Some malicious rootkit software, called RBCalc.exe - or the Rakeback calculator - was being distributed unknowingly by Checkraised.com's website to its customers' PCs. Rootkits are used by the designers of malware software to hide viruses or Trojans.
The virus was detected by Security Company F-Secure's rootkit detection technology, Blacklight. The software installs 4 executable files into your computer and uses the rootkit to hide its presence.
The virus then records your passwords and the executable files then allow the hackers to enter your PC and take your user names and passwords.
The hacker can then use your passwords to log into your gambling accounts online and play against himself, purposely loosing all your hands and in effect steal all your money.
As soon as this was discovered Checkraised.com immediately removed the program from its website and issued a statement apologizing and explaining how to remove the virus from your PC and telling its users to change all their passwords ASAP.
A researcher at F-Secure's data security laboratory, said: it is only normal to expect people to use the popularity of online poker to try to steal players money.
The worst part of this attack is that the virus was hosted on a legitimate poker site even though they knew nothing about it.
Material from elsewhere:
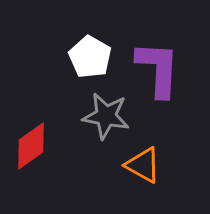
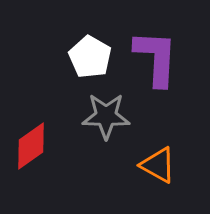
purple L-shape: moved 2 px left, 11 px up
gray star: rotated 9 degrees counterclockwise
orange triangle: moved 15 px right
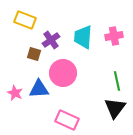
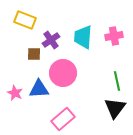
brown square: rotated 16 degrees counterclockwise
pink rectangle: moved 4 px left, 1 px up; rotated 65 degrees counterclockwise
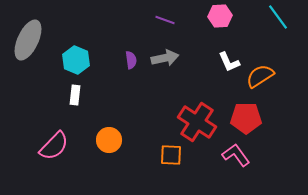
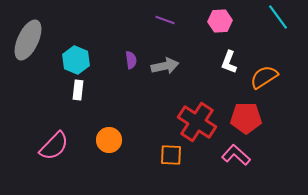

Malware authors are usually very knowledgeable of standard anti-virus and intrusion techniques and are constantly looking for a new way to exploit them. Having the standard Anti Virus software would not have protected your PC from this attack.
F-Secure is advising people who has visited Checkraised.com site to go to the F-Secure website and use their free online software to check to see if your PC is infected with this virus.